▶ **Activity**
State how many lines of the data contain the word "coordinate", and write nothing besides the number.

(Beginning of Data records)

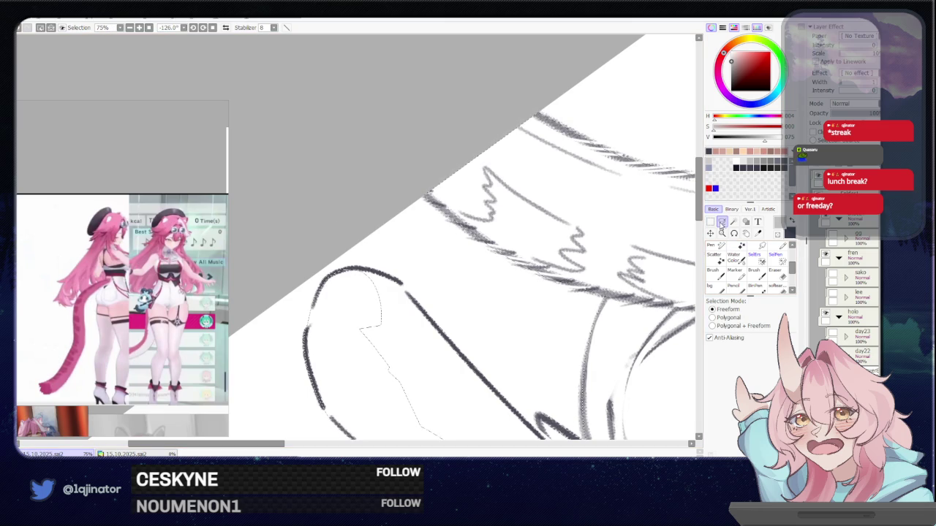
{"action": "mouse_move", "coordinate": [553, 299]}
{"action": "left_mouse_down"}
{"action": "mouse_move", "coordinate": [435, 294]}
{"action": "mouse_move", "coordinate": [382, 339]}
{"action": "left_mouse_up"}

(End of Data records)
(Beginning of Data records)

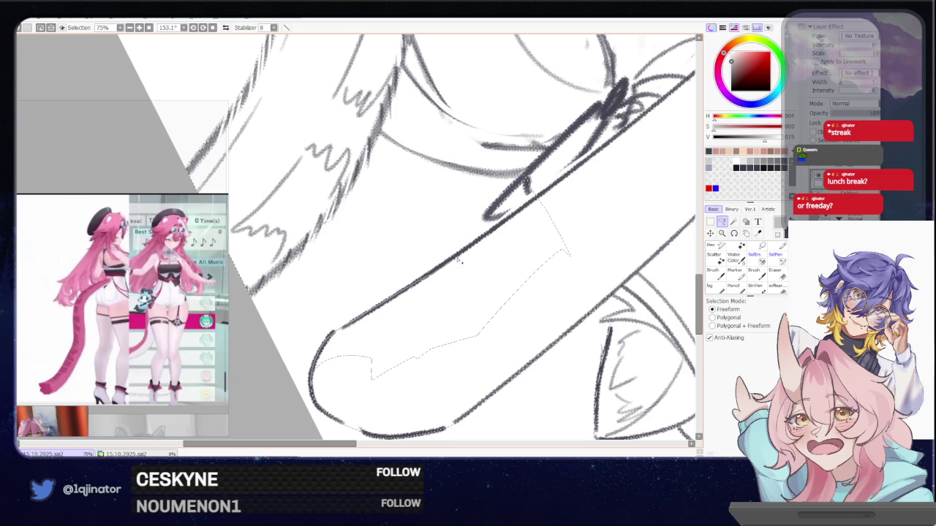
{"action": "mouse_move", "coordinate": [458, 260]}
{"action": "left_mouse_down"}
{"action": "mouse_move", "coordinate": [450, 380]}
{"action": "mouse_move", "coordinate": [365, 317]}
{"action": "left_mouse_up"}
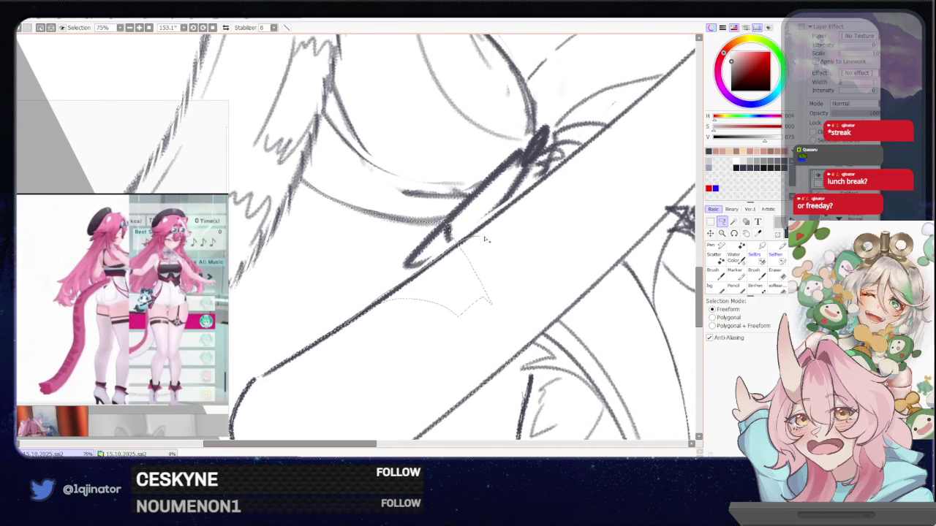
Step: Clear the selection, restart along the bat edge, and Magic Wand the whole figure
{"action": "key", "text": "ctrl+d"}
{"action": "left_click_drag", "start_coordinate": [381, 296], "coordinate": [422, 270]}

(End of Data records)
(Beginning of Data records)

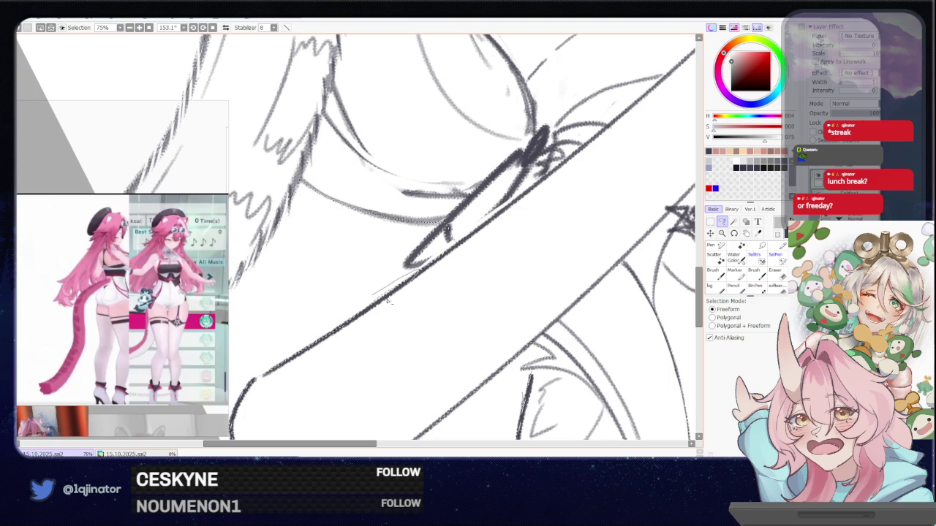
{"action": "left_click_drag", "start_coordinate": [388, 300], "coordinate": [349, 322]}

(End of Data records)

▶ **Your solution**
8